Par une matinée brumeuse de décembre, on s'est rendues dans une école maternelle de la région liégeoise pour une interview pas comme les autres.
Assises au milieu de mini-humains âgés de 3 à 7 ans, on était au moins aussi excitées qu'eux à l'idée de rencontrer le héros du jour: St-Nicolas! - incarné pour l'occasion par Emile, enseignant à la retraite et Saint à mi-temps.
Fort de 40 années en tant qu'instituteur primaire, ce vétéran de l'enseignement était tout à fait à l'aise parmi les hordes de bambins émerveillés et même plutôt ravi d'avoir l'occasion de partager ce moment avec eux. Pour lui, c'est un bonheur que d'enfiler le costume de St Nicolas -bien que la panoplie tienne un peu chaud...- et il se prête au jeu depuis maintenant 10 ans, pour le plus grand plaisir des enfants...et du corps professoral qui le connait bien et ne manque pas une occasion de blaguer avec lui.

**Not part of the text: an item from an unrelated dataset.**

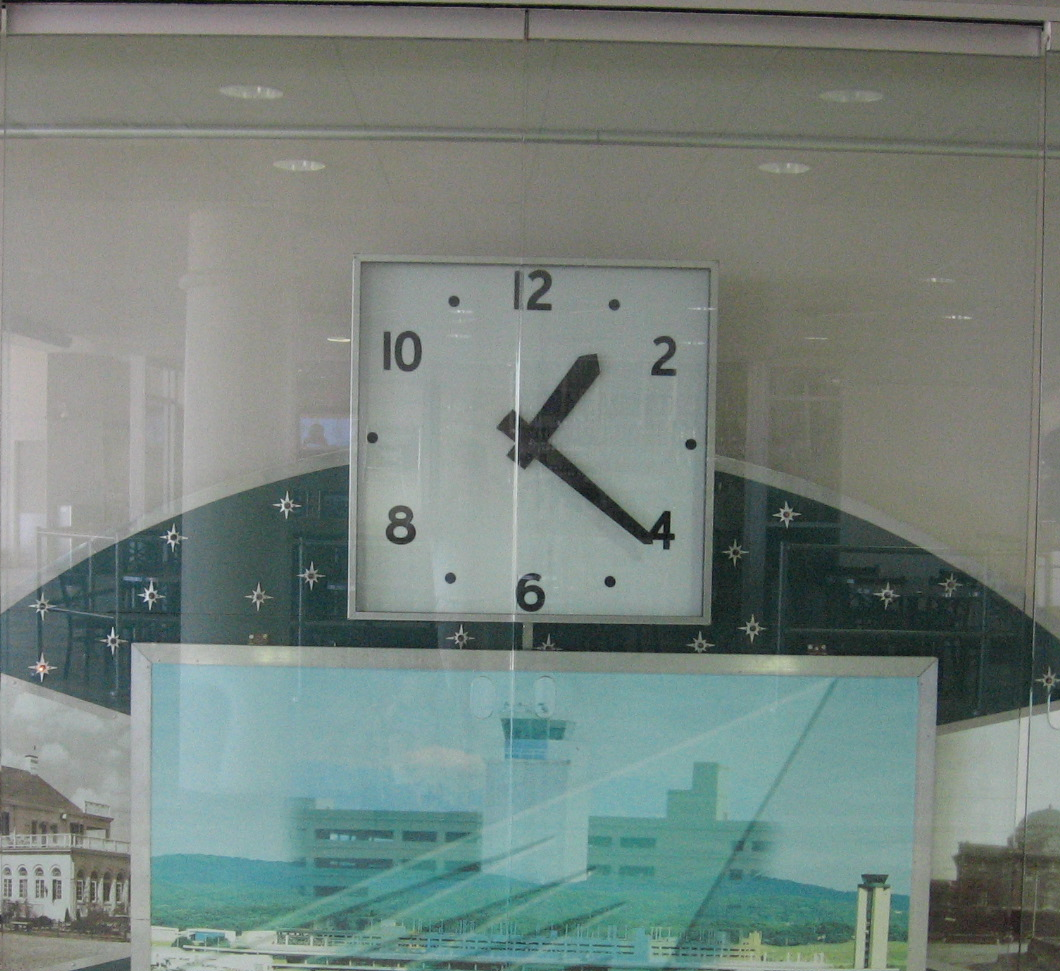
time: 1:21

Entre deux chansons chantées à plein poumons pour le Grand Saint, les petites langues se délient: si les Barbies et autres princesses des neiges ont la cote, certains enfants font preuve d'originalité: une batterie, une machine à coudre et un chat sont attendus de pied ferme le 6 décembre!

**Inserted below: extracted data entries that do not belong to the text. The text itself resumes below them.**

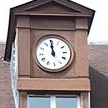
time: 11:59
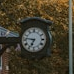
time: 6:46
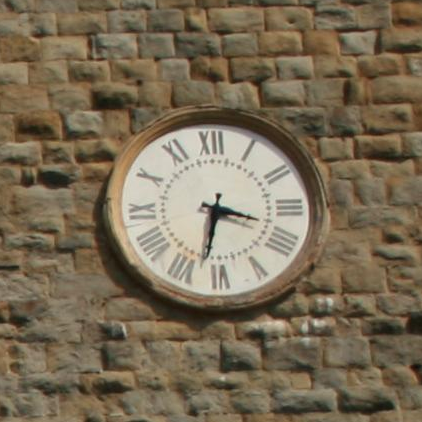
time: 3:32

Face à la longue barbe de St Nicolas et à sa mitre ouvragée, certains se dandinent l'air gêné tandis que d'autres y vont franco: forcément, la saison appelle à une invasion de sosies rouge et blanc et certains enfants ne manquent pas de rappeler à Emile (pardon, St Nicolas!) qu'ils l'ont déjà vu la semaine passée en allant faire des courses avec leurs parents; suscitant chez ce dernier force affirmations et sourires entendus - bien sûr qu'il se souvient de les avoir rencontrés!
S'il prétend de bon coeur être le St Nicolas qui leur avait serré la main dans un magasin et joue à se rappeler de toutes leurs petites frimousses, il est une rencontre qu'il n'est pas prêt d'oublier: Il a en effet déjà enfilé le costume du Grand Saint une fois où une de ses petites filles était présente parmi les enfants… « Je la vois qui me regarde avec intensité. Je la prends sur les genoux pour la photo, et elle me regarde droit dans les yeux… Et elle me dit : « Tu sais que tu as les mêmes lunettes que mon papy ? », et là j’étais démasqué ! ». Pas de panique, tout est bien qui finit bien car tous deux ont joué le jeu et prétendent encore aujourd'hui ne pas avoir reconnu l'autre!

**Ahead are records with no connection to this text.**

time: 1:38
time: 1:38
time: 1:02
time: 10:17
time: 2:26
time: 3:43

A l'heure où les enfants grandissent avec internet et les gadgets électroniques qui vont avec, croient-ils toujours autant à la magie de St Nicolas ? Pour Emile, « Ce monde de la légende fait partie du merveilleux de l’enfance. L’enfant a besoin de ce merveilleux, et de s’appuyer dessus pour que ce qu’il soit en train de vivre soit quand même auréolée de ce petit côté magique ; il va recevoir des jouets… Bon, bien sûr, c’est la carotte, ne nous le cachons pas ! ». Il pense donc que les tablettes et consorts « n’enlèveront pas ce besoin de rêve et de merveilleux inhérent à l’espèce humaine et à l’enfance »...et on espère bien qu'il a raison!
Après deux heures de babillages et de chansons, la magie s'étiole tout doucement pour nous, mais pas pour Emile: 10 ans après avoir accepté d'endosser le costume du Grand Saint, ce rôle l'amuse toujours autant et il ne se voit pas raccrocher sa crosse de sitôt.
Avant de partir, on n'a pas pu se retenir de lui poser la question qui nous brûlait les lèvres: et lui, qu'est-ce qu'il avait demandé à St Nicolas? Si la question était posée sur le ton de la blague, sa réponse, elle, poussait à la réflexion: Que la terre tourne de manière plus éthique, plus juste. « Qu’est-ce que la St Nicolas pour les enfants pour qui c’est simplement essayer de manger, d’avoir un peu chaud, de vivre dans la sécurité ? ». Sa plus belle St Nicolas, ce serait de mettre un terme à tout ça, car pour Emile, « si St Nicolas a un royaume quelque part, ça doit être le royaume de l’utopie où n'existent pas les injustices sociales présentes ici ». A méditer ce week-end entre deux spéculoos... - Merci St Nicolas!